** Activity **
Where a line of the records holds the string "format", copy that line.

[Data for review — start]

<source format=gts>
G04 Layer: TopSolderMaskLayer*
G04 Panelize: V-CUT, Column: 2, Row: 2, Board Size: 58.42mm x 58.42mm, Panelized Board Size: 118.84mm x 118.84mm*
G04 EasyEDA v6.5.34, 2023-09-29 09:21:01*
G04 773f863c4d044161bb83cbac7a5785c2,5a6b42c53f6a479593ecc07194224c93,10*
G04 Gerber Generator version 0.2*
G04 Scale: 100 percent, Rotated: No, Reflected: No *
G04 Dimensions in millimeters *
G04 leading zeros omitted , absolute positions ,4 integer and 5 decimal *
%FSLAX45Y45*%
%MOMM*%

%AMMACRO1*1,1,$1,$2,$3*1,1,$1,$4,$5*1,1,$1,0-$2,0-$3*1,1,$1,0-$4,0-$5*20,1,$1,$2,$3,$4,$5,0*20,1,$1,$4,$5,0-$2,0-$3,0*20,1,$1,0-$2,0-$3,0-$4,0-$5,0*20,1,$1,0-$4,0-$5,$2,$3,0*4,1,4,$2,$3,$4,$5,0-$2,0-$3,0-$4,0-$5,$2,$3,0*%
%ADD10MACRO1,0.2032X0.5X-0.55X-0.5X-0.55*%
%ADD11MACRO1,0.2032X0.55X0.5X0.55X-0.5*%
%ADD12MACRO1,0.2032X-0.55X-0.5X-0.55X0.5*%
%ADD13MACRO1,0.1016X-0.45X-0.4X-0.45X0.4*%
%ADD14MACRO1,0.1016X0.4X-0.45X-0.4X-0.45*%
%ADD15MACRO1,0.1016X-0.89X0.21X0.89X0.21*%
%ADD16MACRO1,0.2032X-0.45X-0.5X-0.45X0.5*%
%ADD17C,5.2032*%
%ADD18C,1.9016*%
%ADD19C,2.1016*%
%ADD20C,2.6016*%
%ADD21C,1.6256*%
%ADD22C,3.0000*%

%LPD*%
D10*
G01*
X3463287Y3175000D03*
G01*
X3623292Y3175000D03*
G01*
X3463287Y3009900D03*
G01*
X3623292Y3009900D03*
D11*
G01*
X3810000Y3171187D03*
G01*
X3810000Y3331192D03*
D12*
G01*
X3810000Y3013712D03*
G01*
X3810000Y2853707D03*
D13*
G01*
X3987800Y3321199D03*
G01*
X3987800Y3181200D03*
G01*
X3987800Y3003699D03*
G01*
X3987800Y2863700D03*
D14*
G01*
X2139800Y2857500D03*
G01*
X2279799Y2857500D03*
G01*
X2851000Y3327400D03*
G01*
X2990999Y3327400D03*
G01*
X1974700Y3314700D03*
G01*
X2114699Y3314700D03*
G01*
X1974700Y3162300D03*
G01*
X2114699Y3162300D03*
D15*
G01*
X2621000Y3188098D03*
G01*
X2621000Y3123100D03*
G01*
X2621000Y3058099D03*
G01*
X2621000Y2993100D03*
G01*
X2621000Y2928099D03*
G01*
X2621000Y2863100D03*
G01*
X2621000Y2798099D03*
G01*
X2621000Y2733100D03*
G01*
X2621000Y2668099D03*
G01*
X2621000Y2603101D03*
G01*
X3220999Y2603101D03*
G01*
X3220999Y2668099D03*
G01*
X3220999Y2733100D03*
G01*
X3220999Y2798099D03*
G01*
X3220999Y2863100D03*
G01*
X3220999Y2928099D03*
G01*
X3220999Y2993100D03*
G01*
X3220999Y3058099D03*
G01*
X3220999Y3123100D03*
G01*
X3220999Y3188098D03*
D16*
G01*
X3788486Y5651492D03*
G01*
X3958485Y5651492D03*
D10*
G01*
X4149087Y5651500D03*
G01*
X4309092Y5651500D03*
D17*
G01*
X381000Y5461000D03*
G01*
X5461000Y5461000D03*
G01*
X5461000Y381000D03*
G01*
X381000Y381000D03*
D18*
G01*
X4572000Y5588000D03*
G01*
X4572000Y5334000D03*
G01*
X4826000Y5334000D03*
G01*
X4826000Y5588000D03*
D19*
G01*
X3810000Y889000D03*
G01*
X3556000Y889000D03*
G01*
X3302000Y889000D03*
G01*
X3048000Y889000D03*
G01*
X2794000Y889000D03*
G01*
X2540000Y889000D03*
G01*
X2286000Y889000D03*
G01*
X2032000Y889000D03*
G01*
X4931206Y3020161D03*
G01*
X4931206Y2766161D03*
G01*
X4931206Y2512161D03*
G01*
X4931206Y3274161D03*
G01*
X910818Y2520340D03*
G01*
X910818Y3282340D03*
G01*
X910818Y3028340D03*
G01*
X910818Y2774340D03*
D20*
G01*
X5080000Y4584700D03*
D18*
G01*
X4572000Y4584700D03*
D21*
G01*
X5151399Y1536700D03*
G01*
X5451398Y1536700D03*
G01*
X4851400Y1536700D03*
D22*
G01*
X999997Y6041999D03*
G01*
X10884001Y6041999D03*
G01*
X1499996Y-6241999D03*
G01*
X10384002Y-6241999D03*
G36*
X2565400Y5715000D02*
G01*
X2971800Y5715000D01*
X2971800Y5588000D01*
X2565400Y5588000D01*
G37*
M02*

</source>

[Data for review — finish]
[Data for review — start]

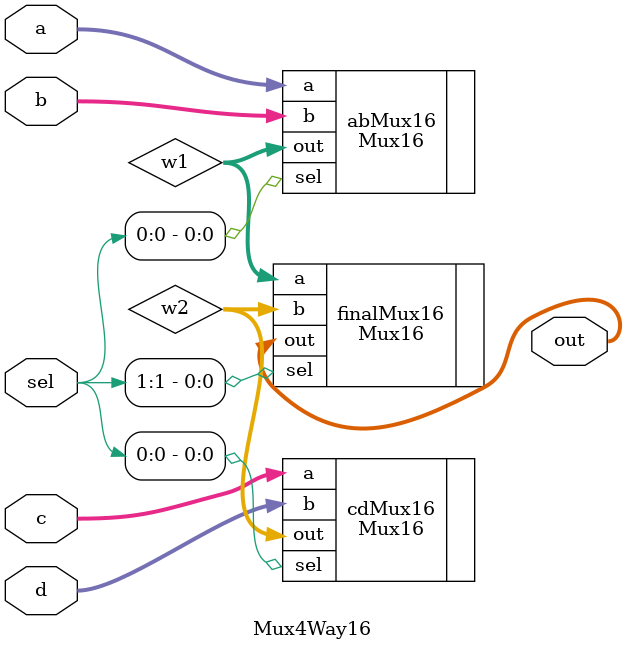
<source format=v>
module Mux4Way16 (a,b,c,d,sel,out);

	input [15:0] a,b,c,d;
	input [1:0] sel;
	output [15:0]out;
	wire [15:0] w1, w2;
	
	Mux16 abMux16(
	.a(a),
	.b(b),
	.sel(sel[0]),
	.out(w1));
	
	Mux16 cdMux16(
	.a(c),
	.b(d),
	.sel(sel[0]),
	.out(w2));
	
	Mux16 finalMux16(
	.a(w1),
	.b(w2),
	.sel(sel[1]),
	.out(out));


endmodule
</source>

[Data for review — finish]
[Data for review — start]

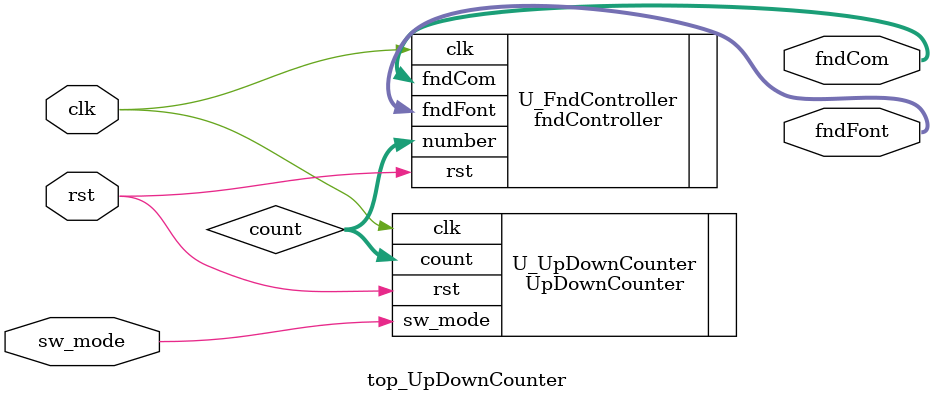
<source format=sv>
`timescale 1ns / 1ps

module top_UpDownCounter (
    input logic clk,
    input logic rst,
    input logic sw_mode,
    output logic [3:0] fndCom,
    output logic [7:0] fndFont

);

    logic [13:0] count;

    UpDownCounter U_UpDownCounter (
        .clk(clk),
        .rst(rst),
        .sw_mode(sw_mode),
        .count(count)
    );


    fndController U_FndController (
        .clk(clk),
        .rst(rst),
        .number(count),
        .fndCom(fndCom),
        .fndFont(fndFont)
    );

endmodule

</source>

[Data for review — finish]

** Answer to this task **
<source format=gts>
<source format=v>
<source format=sv>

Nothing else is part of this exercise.